─── Entries provided ───

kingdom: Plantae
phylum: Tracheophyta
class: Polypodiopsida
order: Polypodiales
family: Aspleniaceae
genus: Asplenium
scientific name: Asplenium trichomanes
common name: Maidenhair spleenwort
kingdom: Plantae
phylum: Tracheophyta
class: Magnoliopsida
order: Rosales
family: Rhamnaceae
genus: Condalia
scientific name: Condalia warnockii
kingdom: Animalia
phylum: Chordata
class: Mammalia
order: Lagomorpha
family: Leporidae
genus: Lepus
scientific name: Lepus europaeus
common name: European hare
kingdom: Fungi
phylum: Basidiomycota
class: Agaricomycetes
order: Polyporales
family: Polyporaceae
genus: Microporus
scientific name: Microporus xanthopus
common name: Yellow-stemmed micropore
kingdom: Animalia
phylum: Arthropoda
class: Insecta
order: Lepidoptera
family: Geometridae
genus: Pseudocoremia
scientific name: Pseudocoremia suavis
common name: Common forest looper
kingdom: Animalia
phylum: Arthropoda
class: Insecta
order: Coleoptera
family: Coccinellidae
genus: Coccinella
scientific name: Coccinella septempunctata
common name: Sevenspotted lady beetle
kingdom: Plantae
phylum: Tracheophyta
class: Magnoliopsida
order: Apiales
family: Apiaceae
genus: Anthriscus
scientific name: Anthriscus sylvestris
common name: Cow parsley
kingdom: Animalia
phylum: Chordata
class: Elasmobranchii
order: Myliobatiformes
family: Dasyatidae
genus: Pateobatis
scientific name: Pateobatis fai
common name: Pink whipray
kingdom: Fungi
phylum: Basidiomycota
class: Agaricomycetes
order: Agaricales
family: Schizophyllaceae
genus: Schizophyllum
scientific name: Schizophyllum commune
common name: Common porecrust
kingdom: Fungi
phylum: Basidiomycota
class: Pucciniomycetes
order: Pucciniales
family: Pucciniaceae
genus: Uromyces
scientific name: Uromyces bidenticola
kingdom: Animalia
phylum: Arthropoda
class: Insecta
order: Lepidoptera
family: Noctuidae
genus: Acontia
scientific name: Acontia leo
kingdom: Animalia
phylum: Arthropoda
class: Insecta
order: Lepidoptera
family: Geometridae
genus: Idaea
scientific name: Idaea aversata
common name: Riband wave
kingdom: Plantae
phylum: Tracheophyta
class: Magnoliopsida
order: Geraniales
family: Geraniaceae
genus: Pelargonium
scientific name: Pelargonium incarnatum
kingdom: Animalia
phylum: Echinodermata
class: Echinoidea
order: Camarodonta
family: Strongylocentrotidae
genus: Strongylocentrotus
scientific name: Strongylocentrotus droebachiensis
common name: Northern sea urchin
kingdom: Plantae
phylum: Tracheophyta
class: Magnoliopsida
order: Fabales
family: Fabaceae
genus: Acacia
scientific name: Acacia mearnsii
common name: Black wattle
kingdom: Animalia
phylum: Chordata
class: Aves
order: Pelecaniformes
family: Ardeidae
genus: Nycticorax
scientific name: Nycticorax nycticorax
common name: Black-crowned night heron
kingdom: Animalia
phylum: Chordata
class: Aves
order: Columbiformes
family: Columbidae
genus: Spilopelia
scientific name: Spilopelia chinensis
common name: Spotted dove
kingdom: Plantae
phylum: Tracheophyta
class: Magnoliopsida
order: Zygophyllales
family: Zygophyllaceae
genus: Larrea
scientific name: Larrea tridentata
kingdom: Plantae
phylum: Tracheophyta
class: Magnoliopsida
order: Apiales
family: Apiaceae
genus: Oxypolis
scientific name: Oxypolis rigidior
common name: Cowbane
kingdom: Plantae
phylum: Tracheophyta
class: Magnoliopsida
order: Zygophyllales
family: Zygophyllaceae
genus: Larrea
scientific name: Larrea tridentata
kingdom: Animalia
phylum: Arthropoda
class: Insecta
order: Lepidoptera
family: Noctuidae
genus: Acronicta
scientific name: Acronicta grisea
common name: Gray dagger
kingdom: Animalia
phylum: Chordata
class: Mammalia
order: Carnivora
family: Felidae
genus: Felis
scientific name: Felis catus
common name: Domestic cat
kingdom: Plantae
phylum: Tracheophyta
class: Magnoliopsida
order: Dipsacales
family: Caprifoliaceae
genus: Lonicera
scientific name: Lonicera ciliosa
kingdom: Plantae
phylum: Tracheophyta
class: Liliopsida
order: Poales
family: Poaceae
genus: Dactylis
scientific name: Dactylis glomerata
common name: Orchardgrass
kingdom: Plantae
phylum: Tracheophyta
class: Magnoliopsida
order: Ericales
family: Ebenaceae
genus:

───

Pull every line from all the entries above and reproduce each one word for word.

Exercise result.
kingdom: Plantae
phylum: Tracheophyta
class: Polypodiopsida
order: Polypodiales
family: Aspleniaceae
genus: Asplenium
scientific name: Asplenium trichomanes
common name: Maidenhair spleenwort
kingdom: Plantae
phylum: Tracheophyta
class: Magnoliopsida
order: Rosales
family: Rhamnaceae
genus: Condalia
scientific name: Condalia warnockii
kingdom: Animalia
phylum: Chordata
class: Mammalia
order: Lagomorpha
family: Leporidae
genus: Lepus
scientific name: Lepus europaeus
common name: European hare
kingdom: Fungi
phylum: Basidiomycota
class: Agaricomycetes
order: Polyporales
family: Polyporaceae
genus: Microporus
scientific name: Microporus xanthopus
common name: Yellow-stemmed micropore
kingdom: Animalia
phylum: Arthropoda
class: Insecta
order: Lepidoptera
family: Geometridae
genus: Pseudocoremia
scientific name: Pseudocoremia suavis
common name: Common forest looper
kingdom: Animalia
phylum: Arthropoda
class: Insecta
order: Coleoptera
family: Coccinellidae
genus: Coccinella
scientific name: Coccinella septempunctata
common name: Sevenspotted lady beetle
kingdom: Plantae
phylum: Tracheophyta
class: Magnoliopsida
order: Apiales
family: Apiaceae
genus: Anthriscus
scientific name: Anthriscus sylvestris
common name: Cow parsley
kingdom: Animalia
phylum: Chordata
class: Elasmobranchii
order: Myliobatiformes
family: Dasyatidae
genus: Pateobatis
scientific name: Pateobatis fai
common name: Pink whipray
kingdom: Fungi
phylum: Basidiomycota
class: Agaricomycetes
order: Agaricales
family: Schizophyllaceae
genus: Schizophyllum
scientific name: Schizophyllum commune
common name: Common porecrust
kingdom: Fungi
phylum: Basidiomycota
class: Pucciniomycetes
order: Pucciniales
family: Pucciniaceae
genus: Uromyces
scientific name: Uromyces bidenticola
kingdom: Animalia
phylum: Arthropoda
class: Insecta
order: Lepidoptera
family: Noctuidae
genus: Acontia
scientific name: Acontia leo
kingdom: Animalia
phylum: Arthropoda
class: Insecta
order: Lepidoptera
family: Geometridae
genus: Idaea
scientific name: Idaea aversata
common name: Riband wave
kingdom: Plantae
phylum: Tracheophyta
class: Magnoliopsida
order: Geraniales
family: Geraniaceae
genus: Pelargonium
scientific name: Pelargonium incarnatum
kingdom: Animalia
phylum: Echinodermata
class: Echinoidea
order: Camarodonta
family: Strongylocentrotidae
genus: Strongylocentrotus
scientific name: Strongylocentrotus droebachiensis
common name: Northern sea urchin
kingdom: Plantae
phylum: Tracheophyta
class: Magnoliopsida
order: Fabales
family: Fabaceae
genus: Acacia
scientific name: Acacia mearnsii
common name: Black wattle
kingdom: Animalia
phylum: Chordata
class: Aves
order: Pelecaniformes
family: Ardeidae
genus: Nycticorax
scientific name: Nycticorax nycticorax
common name: Black-crowned night heron
kingdom: Animalia
phylum: Chordata
class: Aves
order: Columbiformes
family: Columbidae
genus: Spilopelia
scientific name: Spilopelia chinensis
common name: Spotted dove
kingdom: Plantae
phylum: Tracheophyta
class: Magnoliopsida
order: Zygophyllales
family: Zygophyllaceae
genus: Larrea
scientific name: Larrea tridentata
kingdom: Plantae
phylum: Tracheophyta
class: Magnoliopsida
order: Apiales
family: Apiaceae
genus: Oxypolis
scientific name: Oxypolis rigidior
common name: Cowbane
kingdom: Plantae
phylum: Tracheophyta
class: Magnoliopsida
order: Zygophyllales
family: Zygophyllaceae
genus: Larrea
scientific name: Larrea tridentata
kingdom: Animalia
phylum: Arthropoda
class: Insecta
order: Lepidoptera
family: Noctuidae
genus: Acronicta
scientific name: Acronicta grisea
common name: Gray dagger
kingdom: Animalia
phylum: Chordata
class: Mammalia
order: Carnivora
family: Felidae
genus: Felis
scientific name: Felis catus
common name: Domestic cat
kingdom: Plantae
phylum: Tracheophyta
class: Magnoliopsida
order: Dipsacales
family: Caprifoliaceae
genus: Lonicera
scientific name: Lonicera ciliosa
kingdom: Plantae
phylum: Tracheophyta
class: Liliopsida
order: Poales
family: Poaceae
genus: Dactylis
scientific name: Dactylis glomerata
common name: Orchardgrass
kingdom: Plantae
phylum: Tracheophyta
class: Magnoliopsida
order: Ericales
family: Ebenaceae
genus:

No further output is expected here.